The official repository of "GraphSPD: Graph-Based Security Patch Detection with Enriched Code Semantics". The paper will appear in the IEEE Symposium on Security and Privacy (S&P), San Francisco, CA, May 22-26, 2023.
https://github.com/SunLab-GMU/GraphSPD
Apache License 2.0
41 stars 7 forks source link

gen_cpg is slow #5

Closed Qiuzg closed 1 year ago

Qiuzg commented 1 year ago

I want to evaluate this model using my own dataset, but when I run 'gen_cpg.py' is very slow, I can only get 6-10 CPG results per minute.

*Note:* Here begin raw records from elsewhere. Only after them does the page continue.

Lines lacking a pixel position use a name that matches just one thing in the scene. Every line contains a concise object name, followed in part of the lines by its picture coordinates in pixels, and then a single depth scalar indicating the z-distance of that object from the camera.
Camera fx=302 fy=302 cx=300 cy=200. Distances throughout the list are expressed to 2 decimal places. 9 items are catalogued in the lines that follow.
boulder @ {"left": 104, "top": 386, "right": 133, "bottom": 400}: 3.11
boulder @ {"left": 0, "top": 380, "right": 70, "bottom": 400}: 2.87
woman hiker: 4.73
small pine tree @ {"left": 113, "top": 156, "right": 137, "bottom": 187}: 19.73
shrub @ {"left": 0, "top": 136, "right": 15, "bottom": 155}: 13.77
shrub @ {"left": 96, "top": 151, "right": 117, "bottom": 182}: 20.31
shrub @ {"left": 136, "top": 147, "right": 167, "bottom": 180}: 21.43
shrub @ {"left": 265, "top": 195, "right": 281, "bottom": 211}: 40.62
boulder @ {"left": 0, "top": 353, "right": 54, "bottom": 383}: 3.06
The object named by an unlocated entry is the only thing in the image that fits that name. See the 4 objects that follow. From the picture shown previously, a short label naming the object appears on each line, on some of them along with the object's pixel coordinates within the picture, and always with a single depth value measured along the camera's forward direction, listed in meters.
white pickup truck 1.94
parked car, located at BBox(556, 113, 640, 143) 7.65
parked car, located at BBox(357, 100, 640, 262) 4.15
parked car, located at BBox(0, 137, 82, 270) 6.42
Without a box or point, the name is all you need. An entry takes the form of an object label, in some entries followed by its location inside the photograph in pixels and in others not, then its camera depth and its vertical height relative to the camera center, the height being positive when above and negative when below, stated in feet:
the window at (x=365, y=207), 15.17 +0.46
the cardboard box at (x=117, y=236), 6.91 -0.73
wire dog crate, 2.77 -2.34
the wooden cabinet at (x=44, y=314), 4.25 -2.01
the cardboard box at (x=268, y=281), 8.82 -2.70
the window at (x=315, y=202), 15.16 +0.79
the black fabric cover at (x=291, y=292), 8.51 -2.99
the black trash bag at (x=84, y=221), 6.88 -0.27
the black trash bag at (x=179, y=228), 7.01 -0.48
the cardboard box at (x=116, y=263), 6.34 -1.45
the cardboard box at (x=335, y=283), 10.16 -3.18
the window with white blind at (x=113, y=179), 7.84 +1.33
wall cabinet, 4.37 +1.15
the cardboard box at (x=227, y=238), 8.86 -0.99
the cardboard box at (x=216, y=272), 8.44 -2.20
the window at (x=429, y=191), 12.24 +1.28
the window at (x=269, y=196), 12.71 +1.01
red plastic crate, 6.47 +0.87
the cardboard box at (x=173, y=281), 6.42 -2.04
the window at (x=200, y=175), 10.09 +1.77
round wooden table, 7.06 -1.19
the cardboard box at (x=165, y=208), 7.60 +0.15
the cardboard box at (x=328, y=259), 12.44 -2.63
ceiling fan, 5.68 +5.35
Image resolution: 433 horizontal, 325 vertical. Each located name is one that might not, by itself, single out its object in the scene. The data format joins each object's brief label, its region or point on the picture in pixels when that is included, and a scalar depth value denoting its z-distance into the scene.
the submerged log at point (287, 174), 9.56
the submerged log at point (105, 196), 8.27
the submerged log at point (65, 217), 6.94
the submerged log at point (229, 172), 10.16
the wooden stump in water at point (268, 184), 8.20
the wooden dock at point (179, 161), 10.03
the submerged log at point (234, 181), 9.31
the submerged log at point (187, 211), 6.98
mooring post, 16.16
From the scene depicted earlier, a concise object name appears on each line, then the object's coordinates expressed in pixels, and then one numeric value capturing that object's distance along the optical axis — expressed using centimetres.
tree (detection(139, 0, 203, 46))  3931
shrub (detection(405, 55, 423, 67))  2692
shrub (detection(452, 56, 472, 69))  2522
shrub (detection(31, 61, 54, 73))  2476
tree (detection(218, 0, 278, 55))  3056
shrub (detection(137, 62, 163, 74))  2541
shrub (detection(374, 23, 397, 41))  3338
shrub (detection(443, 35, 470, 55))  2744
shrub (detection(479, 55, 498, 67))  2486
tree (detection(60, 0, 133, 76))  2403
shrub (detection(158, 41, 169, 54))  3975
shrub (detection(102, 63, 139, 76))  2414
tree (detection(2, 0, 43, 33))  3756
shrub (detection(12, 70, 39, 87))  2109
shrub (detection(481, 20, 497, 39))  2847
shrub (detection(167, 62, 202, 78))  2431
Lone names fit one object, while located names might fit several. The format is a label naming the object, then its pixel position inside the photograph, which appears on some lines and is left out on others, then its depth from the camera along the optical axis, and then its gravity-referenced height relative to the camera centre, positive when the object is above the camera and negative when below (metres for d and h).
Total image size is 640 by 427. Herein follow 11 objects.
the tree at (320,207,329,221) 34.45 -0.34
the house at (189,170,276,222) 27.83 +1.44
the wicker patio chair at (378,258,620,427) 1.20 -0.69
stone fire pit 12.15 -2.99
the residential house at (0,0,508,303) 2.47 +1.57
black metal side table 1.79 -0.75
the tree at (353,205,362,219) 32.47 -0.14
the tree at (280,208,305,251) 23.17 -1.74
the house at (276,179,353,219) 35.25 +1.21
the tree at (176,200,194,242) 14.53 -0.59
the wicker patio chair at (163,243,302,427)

So is there any solution to accelerate this process

I tried multi-thread in gen_cpg.py, but there it occurred some error in ./joern/workspace

shuwang127 commented 1 year ago

gen_cpg.py uses the third-party tool joern to generate cpgs for both versions of the source code. The processing speed is currently the bottleneck of the GraphSPD tool.

os.system('cd ./joern; ./joern --script ../locateFunc.sc --params inputFile=.'+path+d+'/a/,outFile=.'+path+d+'/cpg_a.txt')
os.system('cd ./joern; ./joern --script ../locateFunc.sc --params inputFile=.'+path+d+'/b/,outFile=.'+path+d+'/cpg_b.txt')

Please refer to https://docs.joern.io for more information.

Currently, gen_cpg.py does not support multi-thread. However, the gen_cpg.py actually calls the bash commands, you can seek the multi-thread possibility via building your own pre-processing code.